Whitehot Magazine
"The Best Art In The World"
Alain Paiement: Bleu de bleu
Musee d’art contemporain de Montreal
October 31, 2019 - January 5, 2020
By JAMES D. CAMPBELL, January 2020
“Blue is therefore most suitable as the colour of interior life.”
― William H. Gass, On Being Blue
"Blue transcends the solemn geography of human limits.”
— Derek Jarman
That cruising the umbilical of the Saint Jacques expressway in Montreal and heading East or West in an Uber can be a voyage of discovery and elation is proven by Bleu de bleu, an environmental installation that laterally frames and inflects a solid concrete-and-asphalt length along Highway 20 between Pierre Elliott Trudeau International Airport and downtown Montréal.
The scope and grandeur of Bleu de bleu by Alain Paiement is felt here not only in the commute but also in the archive so meticulously assembled and unveiled at the MAC. The institution has gathered relevant archival materials including photographic documentation and videography into an exhibition that constitutes a remarkable testimonial to the originality of the artist’s art and thought.
Paiement’s intervention in the built environment hinges upon a vast array of some thirty-two videographic, photographic and sculptural elements, with the intention of overlaying rather than undermining the structural grid. The work induces temporal and spatial reappraisal of the immediate environment, and invites us to experience the chromatic itinerary of blues as first-level perceptual information.
Since 2017, the work has relieved the anonymous brutality of the Montreal highway with its lustrous, luminous and ephemeral blue palette. It is the outcome of four years of intensive research carried out with the aid of many collaborators and partners.
Bleu de bleu transforms a humdrum stretch of urban highway into an Alphaville-like transit from the suburbs to the inner city and vice versa. It becomes a phenomenological phenomenon, a specular allegory, that enmeshes, informs and uplifts us, and, above all else, relieves the sheer austerity of the ride.
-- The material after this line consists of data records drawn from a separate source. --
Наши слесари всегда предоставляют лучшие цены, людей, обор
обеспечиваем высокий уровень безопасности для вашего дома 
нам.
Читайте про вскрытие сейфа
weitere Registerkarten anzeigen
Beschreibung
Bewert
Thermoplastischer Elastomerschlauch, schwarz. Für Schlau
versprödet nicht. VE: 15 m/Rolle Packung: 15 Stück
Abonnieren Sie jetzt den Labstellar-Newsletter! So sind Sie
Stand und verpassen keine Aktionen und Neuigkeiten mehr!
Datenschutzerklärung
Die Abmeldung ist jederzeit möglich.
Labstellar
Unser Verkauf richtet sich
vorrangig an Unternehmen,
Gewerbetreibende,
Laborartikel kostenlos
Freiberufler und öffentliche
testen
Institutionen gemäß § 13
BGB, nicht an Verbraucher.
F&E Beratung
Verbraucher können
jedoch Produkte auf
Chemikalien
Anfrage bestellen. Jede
Think J. G. Ballard’s Concrete Island (1974) but not as aggressive or tumultuous, transformed now into an urban sonata with sumptuous blue overtures. The work overlies the otherwise mute grid with a supple chromatic insistence that softens the horizontal facade, and is at once seductive and diverting. Whether in the driver’s seat or as a passenger in the back seat, the work makes its presence felt as a subtle chromatic palpation of the commonplace, or as a suitable act of reparation at the heart of the non-place as French thinker Marc Auge meant it, elevating the optic and obliterating the ordinary.
I should note that the exhibition is accompanied by a fine publication that methodically explores the work and its making in texts by Marie-Ève Beaupré, Christine Bernier, Aseman Sabet and Hubertus von Amelunxen.
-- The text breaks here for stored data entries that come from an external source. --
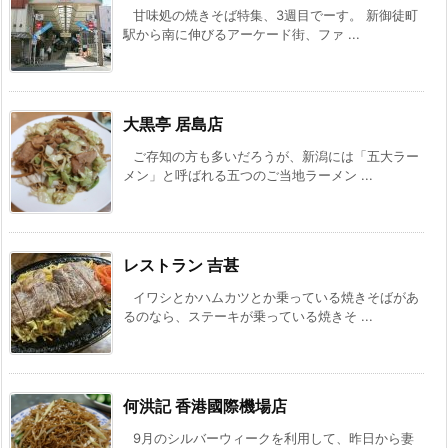
甘味処の焼きそば特集、3週目でーす。 新御徒町
駅から南に伸びるアーケード街、ファ ...
大黒亭 居島店
ご存知の方も多いだろうが、新潟には「五大ラー
メン」と呼ばれる五つのご当地ラーメン ...
レストラン 吉甚
イワシとかハムカツとか乗っている焼きそばがあ
るのなら、ステーキが乗っている焼きそ ...
何洪記 香港國際機場店
9月のシルバーウィークを利用して、昨日から妻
Alain Paiement has been an important figure in contemporary Canadian photography for decades. Through such media as installation, photography and video, he relentlessly explores issues and states of time, space and human experience with a decidedly philosophical edge. His work has been presented in numerous exhibitions since the 1980s throughout Canada and the United States, but also in Europe, Latin America, and Asia.
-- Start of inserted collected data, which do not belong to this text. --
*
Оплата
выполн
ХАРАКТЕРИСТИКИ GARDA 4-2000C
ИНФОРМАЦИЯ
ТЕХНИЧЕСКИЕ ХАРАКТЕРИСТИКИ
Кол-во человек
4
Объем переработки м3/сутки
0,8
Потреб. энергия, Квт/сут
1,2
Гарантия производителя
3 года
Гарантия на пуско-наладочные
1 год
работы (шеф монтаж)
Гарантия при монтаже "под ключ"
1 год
Blue was an arresting and consequential choice. Blue is inseparable from our experience of Nature and its tropes. It is synonymous with serenity, calm -- and seduction. It is the chroma that suggestively rules over ocean, sky, sleep, and twilight. Paiement’s installation makes for a beguiling poetic immersion, an itinerant passage, in blue. WM
James D. Campbell is a curator and writer on art based in Montreal. The author of over 150 books and catalogues on art, he contributes essays and reviews to Frieze, Border Crossings and other publications.